What is Data Protection by Design
What exactly is Data Protection by Design? … just another GDPR 'buzzword'? - or a vital organisational component? Since the 'official launch' of the General Data Protection Regulation (GDPR) in May 2018, organisations across the globe have faced the task of understanding the meaning and implications of a raft of new terms. Perhaps understandably, many of the GDPR's associated key terms have become nothing more than buzzwords in some circles. However, it would be a mistake to ignore a key term like 'Data Protection by Design', since it ensures that you consider data protection and privacy issues at the design stage of every service, product, system or process … and continues throughout the life cycle. For the first time, GDPR addresses data protection by design as a legal obligation for data controllers and processors, making an explicit reference to data minimization and the possible use of pseudonymisation. On top of this, it introduces the obligation of data protection by default, going a step further into stipulating the protection of personal data as a default property of systems and services. According to the ICO, Data Protection by Design requires you to:
put in place appropriate technical and organisational measures designed to implement the data protection principles; and
integrate safeguards into your processing so that you meet the GDPR's requirements and protect the individual rights
In simple terms, this means that you must make data protection an integral part of your business practices and processing activities.
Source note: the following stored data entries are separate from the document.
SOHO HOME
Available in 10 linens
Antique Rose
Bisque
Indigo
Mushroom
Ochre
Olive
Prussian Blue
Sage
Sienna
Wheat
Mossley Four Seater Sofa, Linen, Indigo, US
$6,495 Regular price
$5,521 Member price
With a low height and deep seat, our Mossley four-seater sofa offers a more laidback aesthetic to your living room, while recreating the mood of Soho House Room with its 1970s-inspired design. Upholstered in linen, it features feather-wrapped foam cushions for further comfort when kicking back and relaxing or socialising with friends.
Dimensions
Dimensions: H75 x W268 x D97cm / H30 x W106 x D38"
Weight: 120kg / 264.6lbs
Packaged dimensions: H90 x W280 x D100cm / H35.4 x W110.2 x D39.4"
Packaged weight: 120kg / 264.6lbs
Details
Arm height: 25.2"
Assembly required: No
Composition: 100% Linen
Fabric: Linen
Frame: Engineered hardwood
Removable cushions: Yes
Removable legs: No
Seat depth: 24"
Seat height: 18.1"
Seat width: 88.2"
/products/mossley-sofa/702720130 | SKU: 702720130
Here is what the GDPR Article 25 (1) specifies as the requirements for Data Protection by Design:
Taking into account the state of the art, the cost of implementation and the nature, scope, context and purposes of processing as well as the risks of varying likelihood and severity for rights and freedoms of natural persons posed by the processing, the controller shall, both at the time of the determination of the means for processing and at the time of the processing itself, implement appropriate technical and organisational measures, such as pseudonymisation, which are designed to implement data-protection principles, such as data minimisation, in an effective manner and to integrate the necessary safeguards into the processing in order to meet the requirements of this Regulation and protect the rights of data subjects.
Examples of applications for Data Protection by Design are;
developing new IT systems, products, services and processes that involve the processing of personal data;
developing organisational policies, processes, business practices and strategies that have privacy implications;
embarking on data sharing initiatives; or
using personal data for new purposes
The underlying concepts of Data Protection by Design are by no means new, since the term 'privacy be design' has actually existed for many years. Basically, Data Protection by Design includes the privacy by design approach into data protection law. Under the 1998 Act, the ICO supported this approach because it helped organisations to comply with their data protection obligations. Now, it is a legal requirement.